Why do I keep getting my brother's mail?

Ok, so in September I moved to an apartment that is an hour away from where my brother lives (with our mom & stepdad). He knows where I live, but has no idea of the address. I wouldn’t mind him knowing, but he just doesn’t care to, and I don’t care that he feels this way. He has never had an address change in his adult life, he’s lived at the same house since we built it in 1999. In the past three weeks I’ve started receiving mail for him. Addressed to him, but with my address! I wonder if it has to do with our last name? It’s a very unusual name and as far as we know we’re in the only ones in this part of the state who carry it. All the mail has come from banks/businesses that he has never even contacted, let alone done business with. He has no idea why this is happening, and neither do I. Any ideas?

Databases with his name are searching for potential addresses for him. You and he at one time shared an address. They find your address and put it with his, since you shared an address at one time. I’m assuming that it is junk mail, as you described.

I still get mail addressed to my ex-wife mailed to my current address, even though she’s changed her name and never lived at my current address. In fact we haven’t lived together in over 9 years, and that was 3 addresses ago. This irks my current wife.

I keep getting mail for my brother’s ex-wife for the same reason, who I barely knew and haven’t seen since I was in college.

My mother has an unusual last name, through marriage. She keeps getting mail for a “Linda ___” at her address, but no one has any idea in the world who she is. Mostly junk mail, and it seems Linda was in the military, but there are no addresses, phone numbers, or any other way to track down the mysterious “Linda”.

Linda, if you’re out there, your mail is in a box on mom’s back porch.

Is your mom seriously saving junk mail for someone she doesn’t even know?

Legitimate mail should be returned to sender.

You can mark it “RTS - ANK” for “Return to Sender - Addressee Not Known” and it won’t come back.
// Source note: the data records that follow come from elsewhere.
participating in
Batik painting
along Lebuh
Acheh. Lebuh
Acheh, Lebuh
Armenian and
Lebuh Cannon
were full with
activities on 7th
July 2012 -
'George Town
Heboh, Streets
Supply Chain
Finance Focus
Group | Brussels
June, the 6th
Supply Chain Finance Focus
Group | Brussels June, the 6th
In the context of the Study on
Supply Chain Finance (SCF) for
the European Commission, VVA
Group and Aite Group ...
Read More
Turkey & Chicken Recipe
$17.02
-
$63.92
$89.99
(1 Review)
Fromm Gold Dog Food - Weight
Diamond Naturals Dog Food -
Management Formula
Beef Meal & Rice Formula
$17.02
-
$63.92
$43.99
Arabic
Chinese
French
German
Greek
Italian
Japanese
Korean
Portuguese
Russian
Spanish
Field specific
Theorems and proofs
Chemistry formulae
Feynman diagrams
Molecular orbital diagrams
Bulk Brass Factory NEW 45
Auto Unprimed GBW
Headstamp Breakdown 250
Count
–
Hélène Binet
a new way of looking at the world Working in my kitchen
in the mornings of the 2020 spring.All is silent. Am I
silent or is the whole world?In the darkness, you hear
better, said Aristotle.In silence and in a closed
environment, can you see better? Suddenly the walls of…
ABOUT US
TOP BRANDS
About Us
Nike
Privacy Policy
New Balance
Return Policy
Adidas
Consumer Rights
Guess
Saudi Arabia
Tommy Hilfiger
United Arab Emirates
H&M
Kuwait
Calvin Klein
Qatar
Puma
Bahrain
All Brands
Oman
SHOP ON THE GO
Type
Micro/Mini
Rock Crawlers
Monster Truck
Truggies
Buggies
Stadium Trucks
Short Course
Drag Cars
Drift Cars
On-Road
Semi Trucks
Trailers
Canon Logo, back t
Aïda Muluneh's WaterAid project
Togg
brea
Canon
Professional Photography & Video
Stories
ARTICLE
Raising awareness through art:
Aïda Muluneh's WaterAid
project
I still get mail for someone I rented a room to 18 years ago. He moved out, changed addresses a couple times, and died a few years later.

Getting dead peoples mail is just… strange.

My dad died nine years ago and I still occasionally get mail for him. Doesn’t bother me.

It’s mostly junk mail from the same three or four organizations, plus his alumni magazine. I deliberately did not let his alma mater know he died. It’s not that I read the magazine; it’s just that I want to see if someday they’ll try to contact him as the oldest living (as far as they know) alumnus.

I sometimes get my brother’s mail because he committed identity theft against be about 11 years ago (it wasn’t a popular term then). So now my credit history has a shared, common address with him from back then (and I’m tired of refuting it on my credit history; it keeps coming back). Therefore the collection agencies somehow know that someone with my last name lives at my current address, and they send his collection notices to me. Well, knowing my brother, I’m just assuming that they’re collection notices (I throw out nearly 100% of all of my mail unopened, which includes absolutely 100% of his).

Quite frankly, I wish I could just opt out of mail delivery completely.

Edit: also, at least his crap doesn’t show up on my credit report, so I no longer care about fighting over false previous addresses.

If you really don’t read the alumni magazine, you probably shouldn’t bother. They’d probably run his name through the Social Security Death Index long before it gets to that point.

Holy buzzkill, Batman.

I sometimes get a letter from a charity addressed to my deceased m-i-l - 24 years ago! - c/o our address (had her mail forwarded to us after her death for a while). My dead m-i-l gets more mail than I do, sometimes.

People, you can contact the senders and ask them to take these names and addresses off their mailing lists. Really. They don’t want to waste materials and labor and postage sending stuff to people that aren’t there.